# It's National Ammo Day!



## DJ Niner (Oct 3, 2006)

Get going, folks! I started early, on the way home from work; 5 minutes and 18 seconds into it:










And do NOT give me any crap about my special desert-brown ninja survival/hunting blanket!
(Labeled "Throw" on the receipt)

:mrgreen:


----------



## bruce333 (Sep 1, 2006)

> The goal of National Ammo Day is to empty the ammunition from the shelves of your local gun store, sporting goods, or hardware store...


last time I was in WM the shelves were already empty...but I'll take a look and see if they have anything today.
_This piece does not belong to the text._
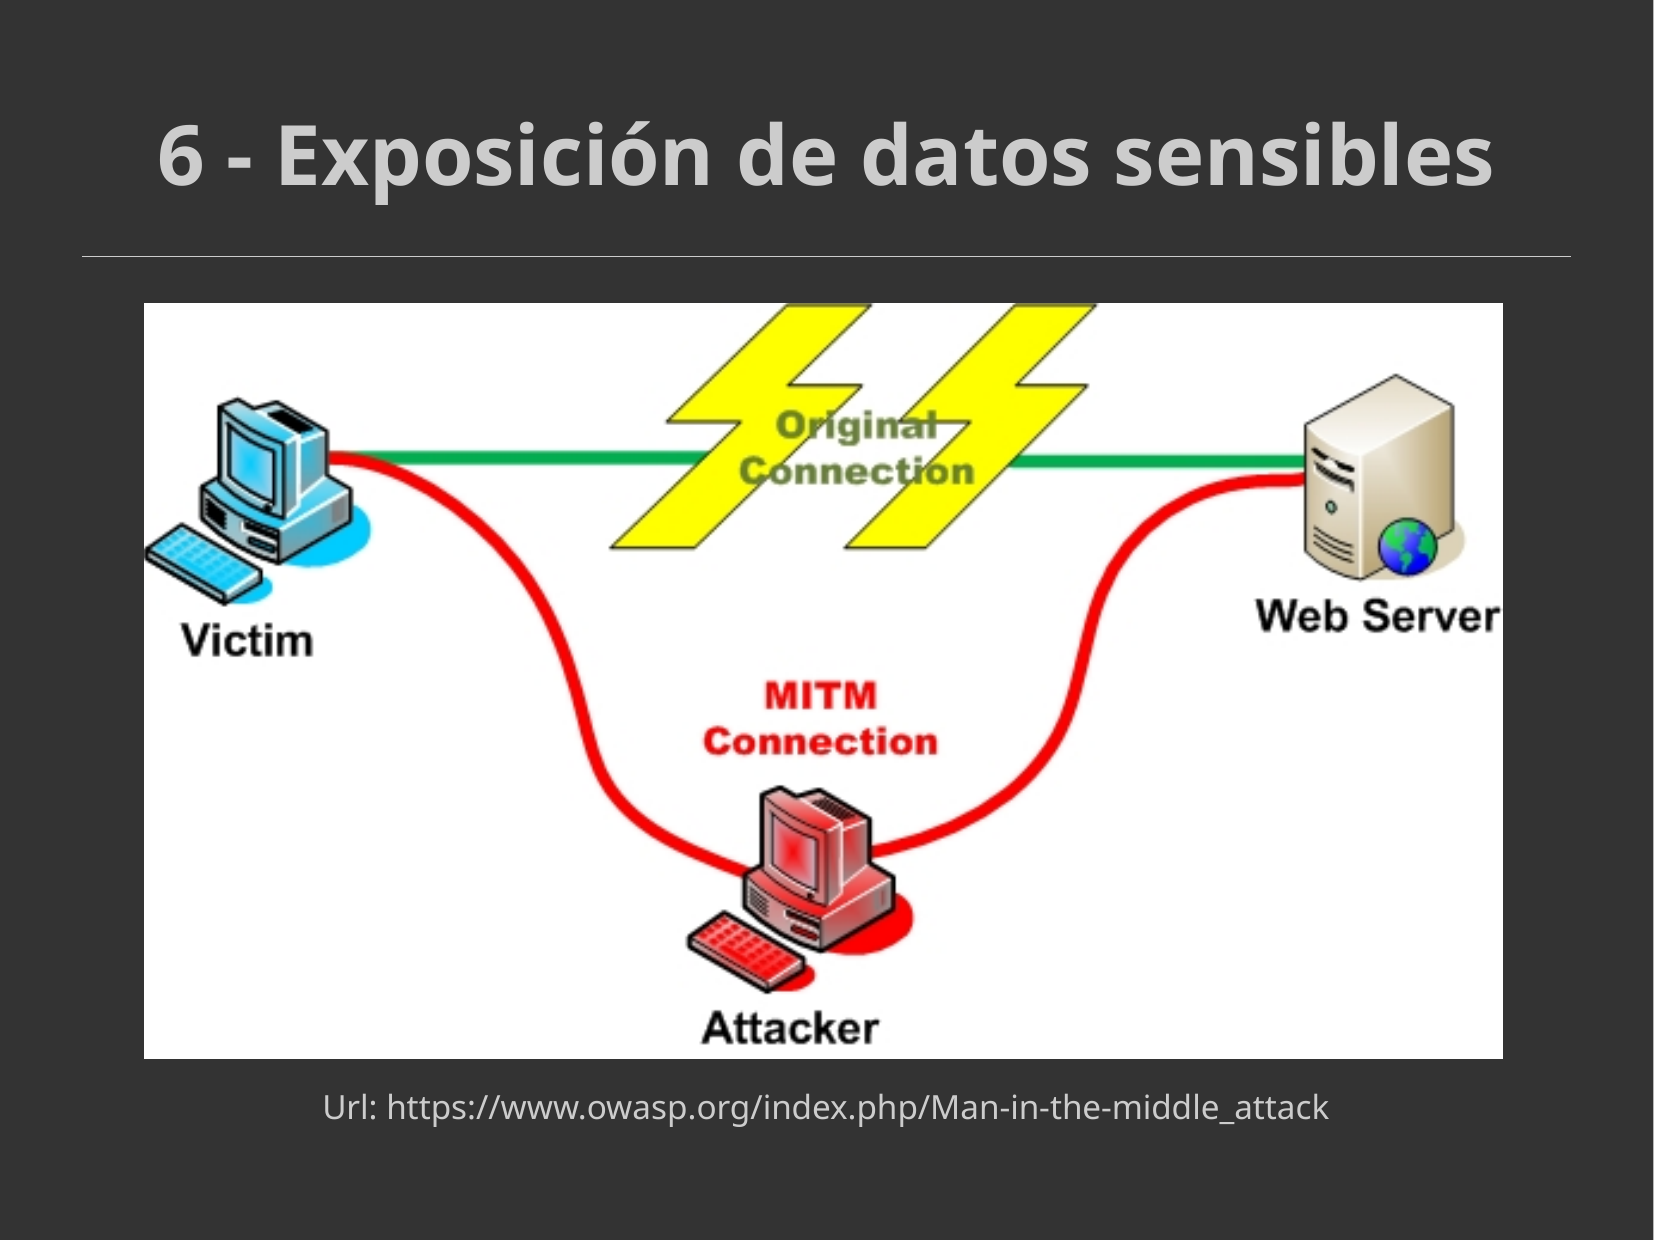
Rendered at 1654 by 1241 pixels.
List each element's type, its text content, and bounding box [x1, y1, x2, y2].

subtitle Url: https://www.owasp.org/index.php/Man-in-the-middle_attack [82, 1074, 1571, 1140]
title 6 - Exposición de datos sensibles [82, 49, 1571, 257]
picture [144, 303, 1503, 1059]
edit: well, they actually had 1 box of 38 Special!


----------



## TOF (Sep 7, 2006)

I removed 500 bullets from one shelf, loaded them with powder into cases and placed them on a different shelf. Does that count? I didn't think so darn it. 

That is a real neat looking Ninja survival blanket. Is that the one you carry with you to the "MALL"? :anim_lol:

I figured you were a reloader DJ, have I been wrong all this time.

tumbleweed


----------



## DJ Niner (Oct 3, 2006)

No TOF, I reload too, but nowadays, it seems like I'm more likely to have a few extra bucks than a few extra hours. Over the winter I grab a coal shovel and dig down through 9 months of accumulated crap to my benchtop, clean up all the equipment, and put up maybe a thousand rounds in various calibers (mostly handgun). Assuming I have primers; the round-count may come up a bit lower this year.
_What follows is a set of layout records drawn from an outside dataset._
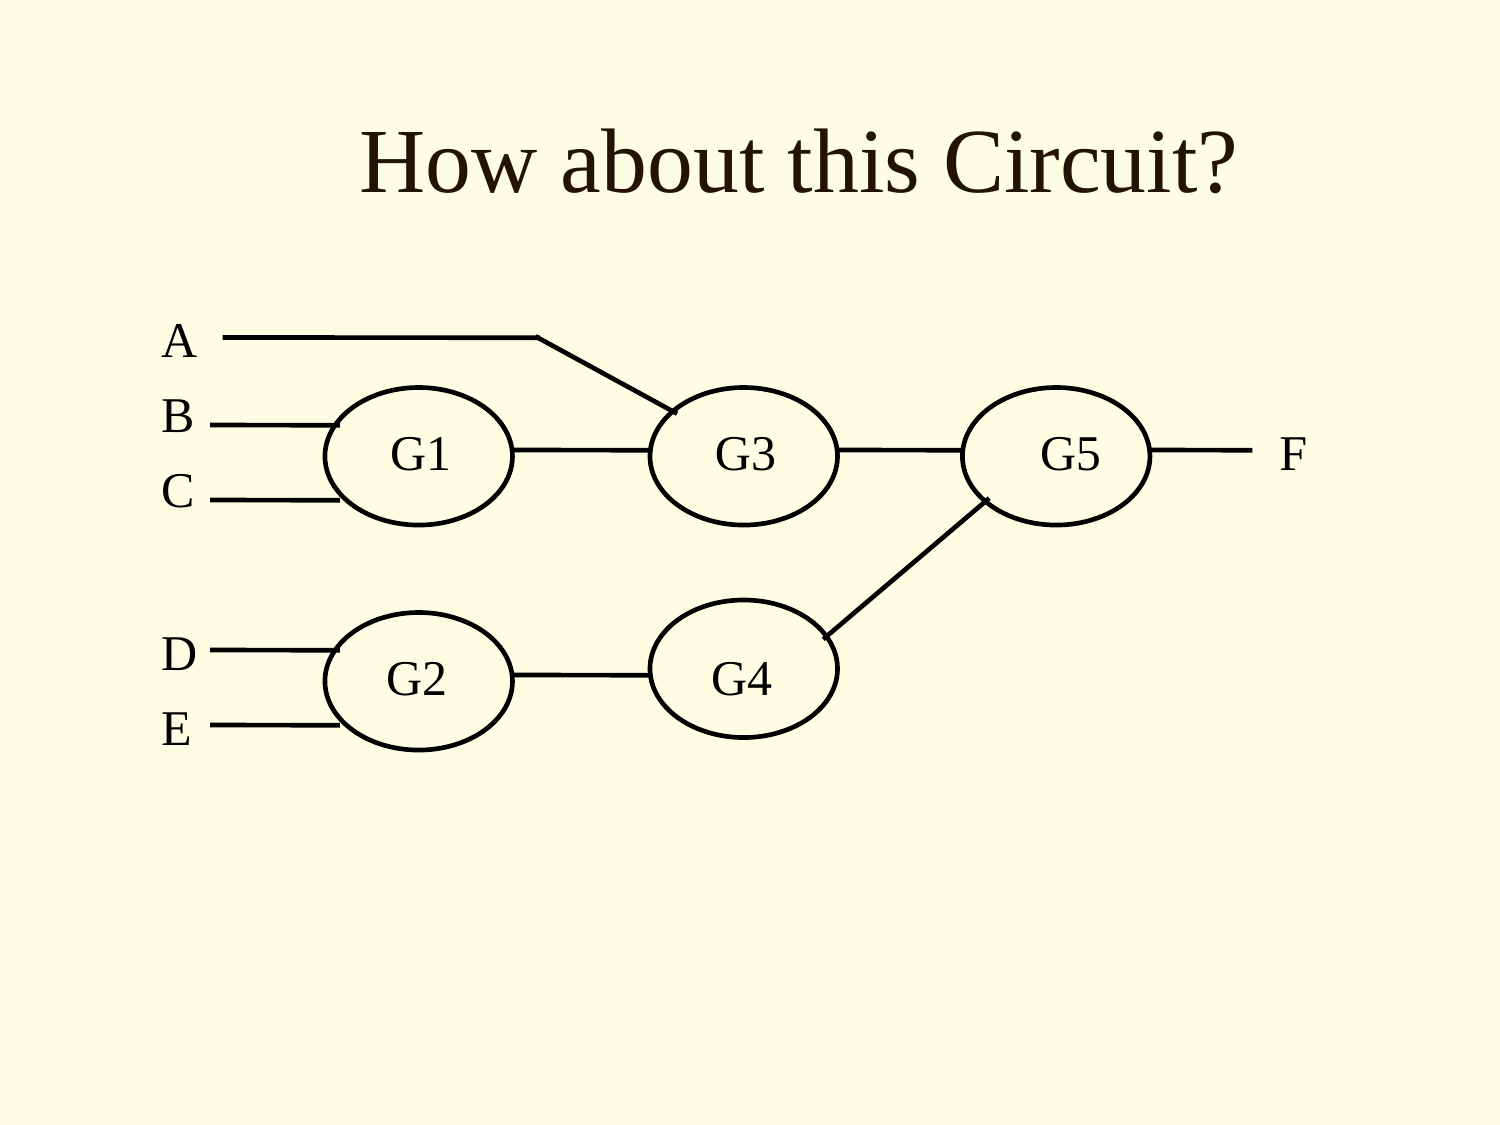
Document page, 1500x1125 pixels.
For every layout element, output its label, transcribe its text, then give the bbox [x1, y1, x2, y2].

text_box A [146, 299, 213, 376]
text_box E [146, 687, 207, 763]
text_box G4 [696, 637, 788, 713]
text_box B [146, 374, 210, 449]
text_box G2 [371, 637, 462, 713]
text_box D [146, 612, 213, 688]
text_box C [146, 449, 210, 526]
text_box G1 [375, 412, 466, 488]
title How about this Circuit? [174, 62, 1425, 250]
text_box G3 [700, 412, 791, 488]
text_box F [1264, 412, 1323, 488]
text_box G5 [1025, 412, 1116, 488]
For outdoor blasting or action-type rifle/carbine competitions with the AR, it's hard to beat the Walmart Federal stuff (I usually can't recover my brass at these matches). And I keep a couple of fresh boxes of JHPs in all the defensive calibers tucked into the back of the safe "just in case."


----------



## TOF (Sep 7, 2006)

I would be in a world of hurt if I didn't reload. I haven't seen any of the ammo I use at our Wal-Mart for most of this year. It is 50 miles away, so difficult to check up on. Fortunately retirement allows the time to load.

I remain hopeful that primers will become more readily available soon.

Winter is about on us so I hope you have enough primers to keep you occupied.

Enjoy.

tumbleweed


----------